# Question about the Tortoise Switch Machine



## tim1966 (Jul 6, 2012)

I am just getting into this hobby and I have been reading a book on basic model railroading. In one section it is talking about switch machines and it says that if you mount them under the table that the total thickness cannot exceed 1 inch. I don't see how you can meet that standard; let's say your table top plywood is only 1/2 inch, then you add an inch of foam and then the roadbed. By the time you add all that stuff up it is well over 1 inch. 

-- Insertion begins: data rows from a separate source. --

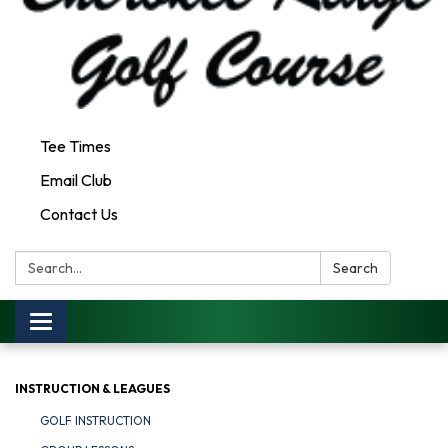
Tee Times
Email Club
Contact Us
Search:
Search
Toggle
navigation
INSTRUCTION & LEAGUES
GOLF INSTRUCTION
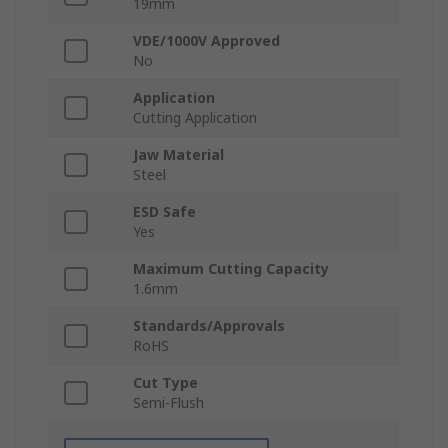
19mm
VDE/1000V Approved
No
Application
Cutting Application
Jaw Material
Steel
ESD Safe
Yes
Maximum Cutting Capacity
1.6mm
Standards/Approvals
RoHS
Cut Type
Semi-Flush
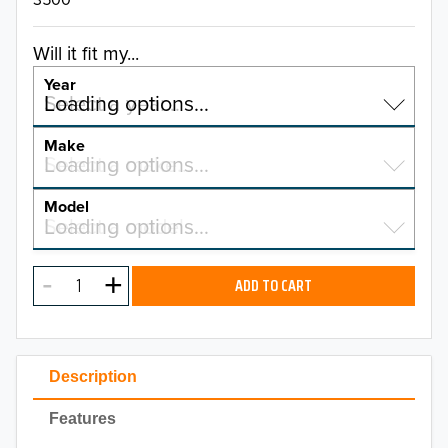
Will it fit my...
Year
Select a year…
Loading options…
YEAR
Make
Select a make…
Loading options…
MAKE
Model
Select a model…
Loading options…
2026
MODEL
2025
ADD TO CART
2024
2023
Description
2022
Features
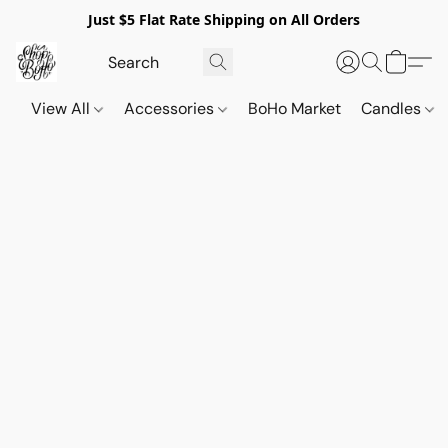
Just $5 Flat Rate Shipping on All Orders
View All
Accessories
BoHo Market
Candles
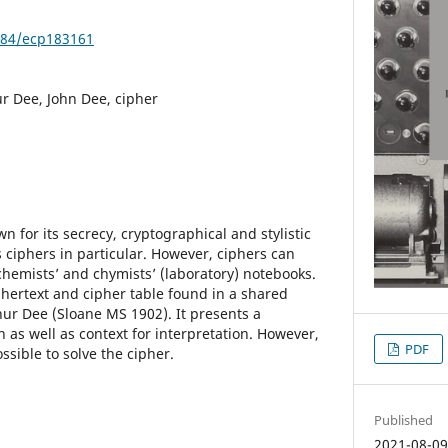
3384/ecp183161
r Dee, John Dee, cipher
 for its secrecy, cryptographical and stylistic
ts ciphers in particular. However, ciphers can
hemists’ and chymists’ (laboratory) notebooks.
phertext and cipher table found in a shared
ur Dee (Sloane MS 1902). It presents a
n as well as context for interpretation. However,
PDF
ssible to solve the cipher.
Published
2021-08-0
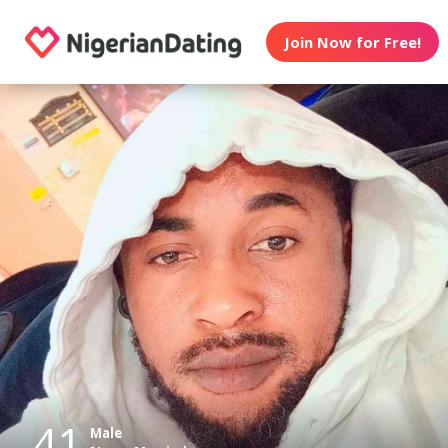
Join Now for Free!
41
Male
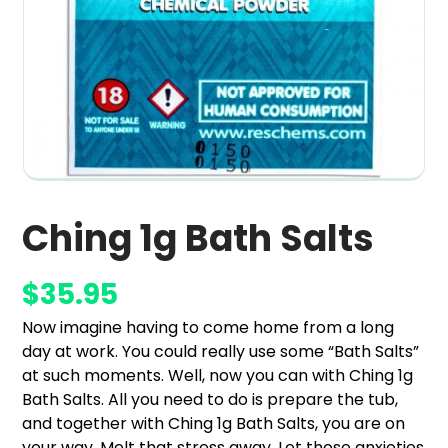
Ching 1g Bath Salts
$
35.95
Now imagine having to come home from a long
day at work. You could really use some “Bath Salts”
at such moments. Well, now you can with Ching 1g
Bath Salts. All you need to do is prepare the tub,
and together with Ching 1g Bath Salts, you are on
your way. Melt that stress away. Let those anxieties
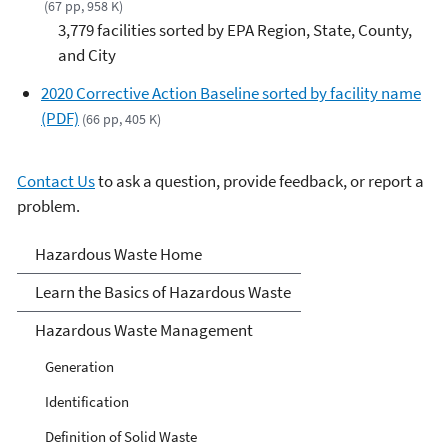
(67 pp, 958 K)
3,779 facilities sorted by EPA Region, State, County,
and City
2020 Corrective Action Baseline sorted by facility name
(PDF)
(66 pp, 405 K)
Contact Us
to ask a question, provide feedback, or report a
problem.
Hazardous Waste
Hazardous Waste Home
Learn the Basics of Hazardous Waste
Hazardous Waste Management
Generation
Identification
Definition of Solid Waste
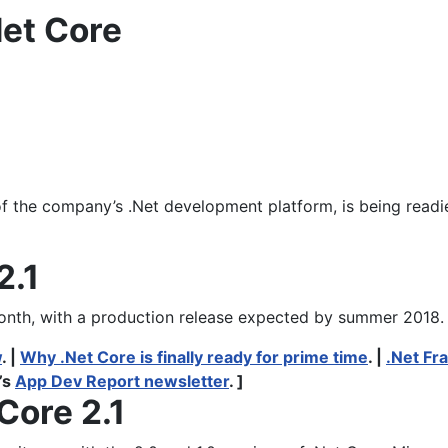
Net Core
f the company’s .Net development platform, is being readied
2.1
month, with a production release expected by summer 2018.
w
. |
Why .Net Core is finally ready for prime time
. |
.Net Fr
’s
App Dev Report newsletter
. ]
Core 2.1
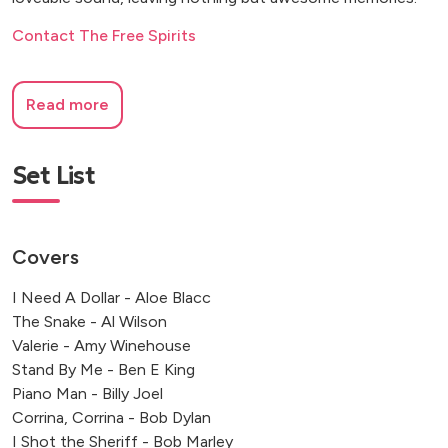
Contact The Free Spirits
Read more
Set List
Covers
I Need A Dollar - Aloe Blacc
The Snake - Al Wilson
Valerie - Amy Winehouse
Stand By Me - Ben E King
Piano Man - Billy Joel
Corrina, Corrina - Bob Dylan
I Shot the Sheriff - Bob Marley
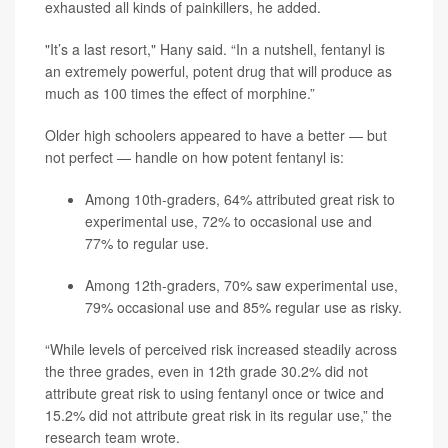
exhausted all kinds of painkillers, he added.
"It’s a last resort," Hany said. “In a nutshell, fentanyl is
an extremely powerful, potent drug that will produce as
much as 100 times the effect of morphine.”
Older high schoolers appeared to have a better — but
not perfect — handle on how potent fentanyl is:
Among 10th-graders, 64% attributed great risk to
experimental use, 72% to occasional use and
77% to regular use.
Among 12th-graders, 70% saw experimental use,
79% occasional use and 85% regular use as risky.
“While levels of perceived risk increased steadily across
the three grades, even in 12th grade 30.2% did not
attribute great risk to using fentanyl once or twice and
15.2% did not attribute great risk in its regular use,” the
research team wrote.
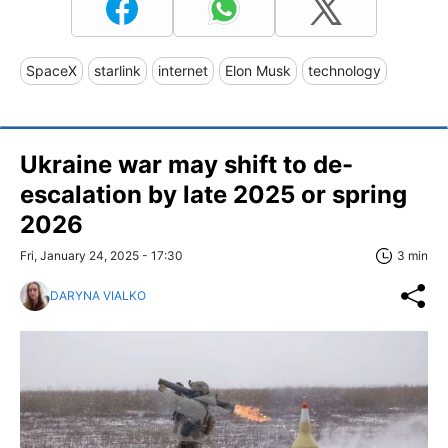
SpaceX
starlink
internet
Elon Musk
technology
Ukraine war may shift to de-
escalation by late 2025 or spring
2026
Fri, January 24, 2025 - 17:30
3 min
DARYNA VIALKO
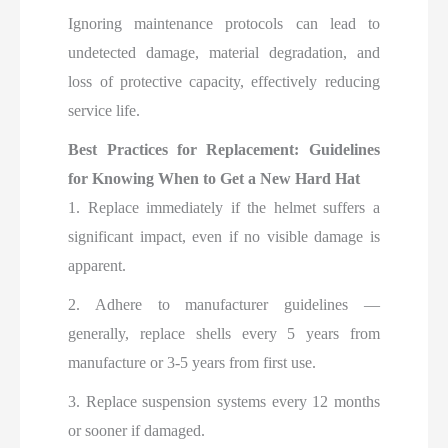
Ignoring maintenance protocols can lead to
undetected damage, material degradation, and
loss of protective capacity, effectively reducing
service life.
Best Practices for Replacement: Guidelines
for Knowing When to Get a New Hard Hat
1. Replace immediately if the helmet suffers a
significant impact, even if no visible damage is
apparent.
2. Adhere to manufacturer guidelines —
generally, replace shells every 5 years from
manufacture or 3-5 years from first use.
3. Replace suspension systems every 12 months
or sooner if damaged.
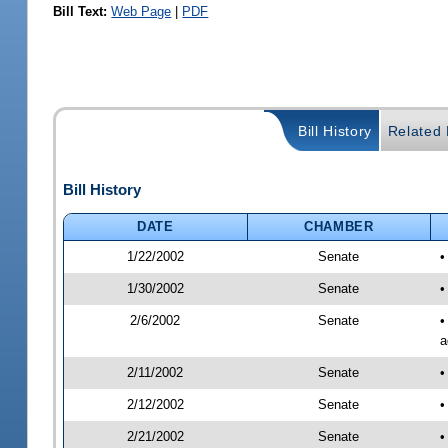
Bill Text:
Web Page
|
PDF
Bill History
Related B
Bill History
DATE
CHAMBER
1/22/2002
Senate
•
1/30/2002
Senate
•
2/6/2002
Senate
•
a
2/11/2002
Senate
•
2/12/2002
Senate
•
2/21/2002
Senate
•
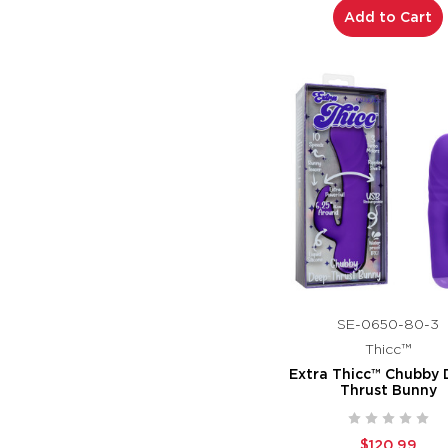
Add to Cart
SE-0650-80-3
Thicc™
Extra Thicc™ Chubby 
Thrust Bunny
$120.99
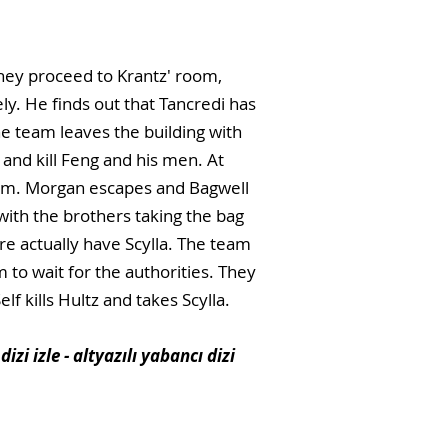
They proceed to Krantz' room,
ly. He finds out that Tancredi has
The team leaves the building with
and kill Feng and his men. At
them. Morgan escapes and Bagwell
with the brothers taking the bag
re actually have Scylla. The team
 to wait for the authorities. They
f kills Hultz and takes Scylla.
dizi izle - altyazılı yabancı dizi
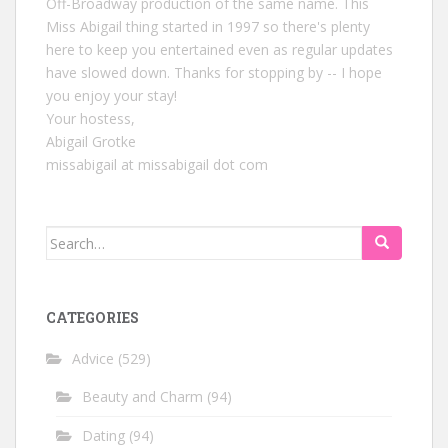
Off-Broadway production of the same name. This
Miss Abigail thing started in 1997 so there's plenty
here to keep you entertained even as regular updates
have slowed down. Thanks for stopping by -- I hope
you enjoy your stay!
Your hostess,
Abigail Grotke
missabigail at missabigail dot com
Search
for:
CATEGORIES
Advice
(529)
Beauty and Charm
(94)
Dating
(94)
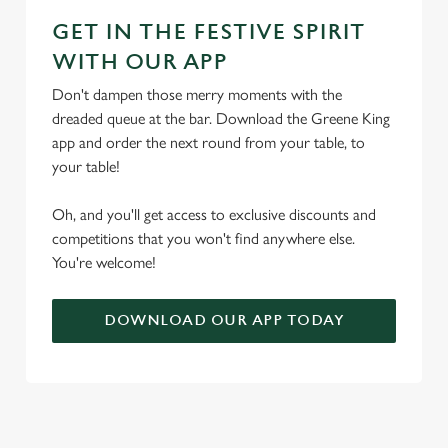
GET IN THE FESTIVE SPIRIT
WITH OUR APP
Don't dampen those merry moments with the
dreaded queue at the bar. Download the Greene King
app and order the next round from your table, to
your table!
Oh, and you'll get access to exclusive discounts and
competitions that you won't find anywhere else.
You're welcome!
DOWNLOAD OUR APP TODAY
TERMS & CONDITIONS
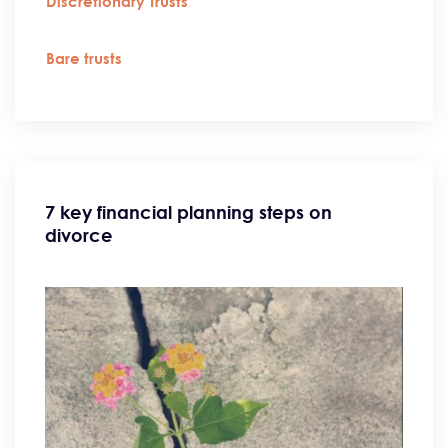
Discretionary Trusts
Bare trusts
7 key financial planning steps on
divorce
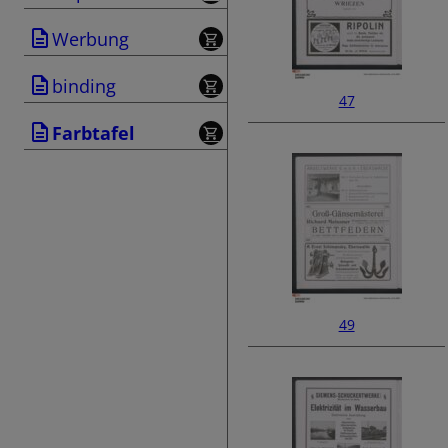
Werbung
binding
47
Farbtafel
49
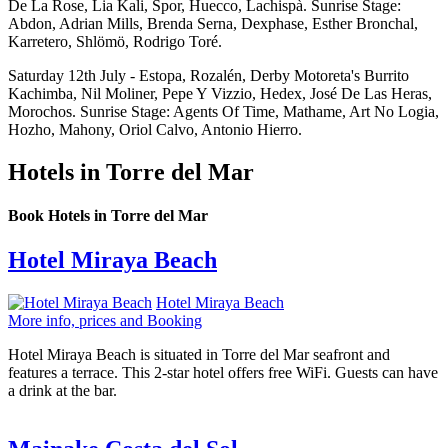
De La Rose, Lia Kali, Spor, Huecco, Lachispà. Sunrise Stage:
Abdon, Adrian Mills, Brenda Serna, Dexphase, Esther Bronchal,
Karretero, Shlömö, Rodrigo Toré.
Saturday 12th July - Estopa, Rozalén, Derby Motoreta's Burrito
Kachimba, Nil Moliner, Pepe Y Vizzio, Hedex, José De Las Heras,
Morochos. Sunrise Stage: Agents Of Time, Mathame, Art No Logia,
Hozho, Mahony, Oriol Calvo, Antonio Hierro.
Hotels in Torre del Mar
Book Hotels in Torre del Mar
Hotel Miraya Beach
Hotel Miraya Beach
More info, prices and Booking
Hotel Miraya Beach is situated in Torre del Mar seafront and
features a terrace. This 2-star hotel offers free WiFi. Guests can have
a drink at the bar.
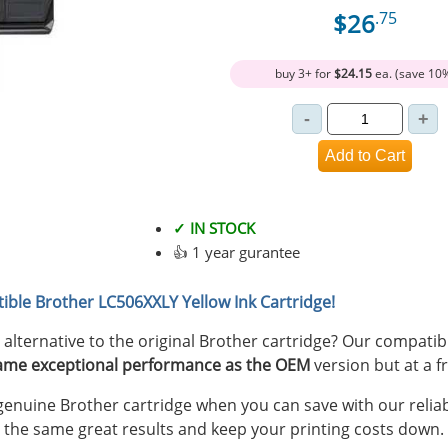
$26
.75
buy 3+ for
$24.15
ea. (save 10
✓ IN STOCK
👍 1 year gurantee
ible Brother LC506XXLY Yellow Ink Cartridge!
y alternative to the original Brother cartridge? Our compat
ame exceptional performance as the OEM
version but at a fr
nuine Brother cartridge when you can save with our reliab
 the same great results and keep your printing costs down.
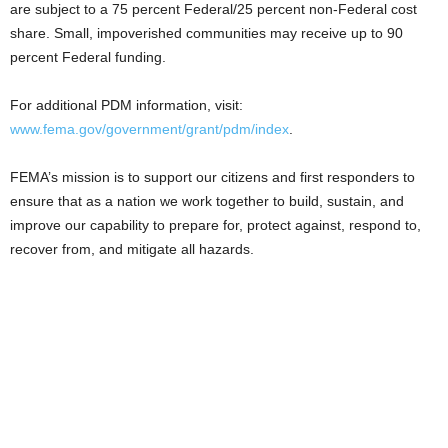
are subject to a 75 percent Federal/25 percent non-Federal cost
share. Small, impoverished communities may receive up to 90
percent Federal funding.
For additional PDM information, visit:
www.fema.gov/government/grant/pdm/index
.
FEMA’s mission is to support our citizens and first responders to
ensure that as a nation we work together to build, sustain, and
improve our capability to prepare for, protect against, respond to,
recover from, and mitigate all hazards.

How do you folks handle that situation and how thick is your plywood bench top and foam?

Thank-you


----------



## NIMT (Jan 6, 2011)

I use tortoises and simple fix...Don't use foam!


----------



## dablaze (Apr 17, 2012)

1/2" plywood, 1/2" homosote is whats on mine. With tortises.

Craig


----------



## swiggy (Jan 25, 2010)

u can always use piano wire to extend the switch mechanism......i have one area that is 2 1/2" thick.........works well.....no issues. It did take some finesse to make it work well.


----------



## tim1966 (Jul 6, 2012)

Thank you all for the replies, I am probably looking at maybe a 2 inch thickness so I think I can make it work. Swiggy, good idea, I will use a little longer piano wire and maybe one a bit thicker. I plan on using Peco turnouts which, I hear, are better than the ones Atlas makes.

Thanks again.


----------



## NIMT (Jan 6, 2011)

If your going to use peco's with tortoise switch machines you will need to alter them and remove the point springs.


----------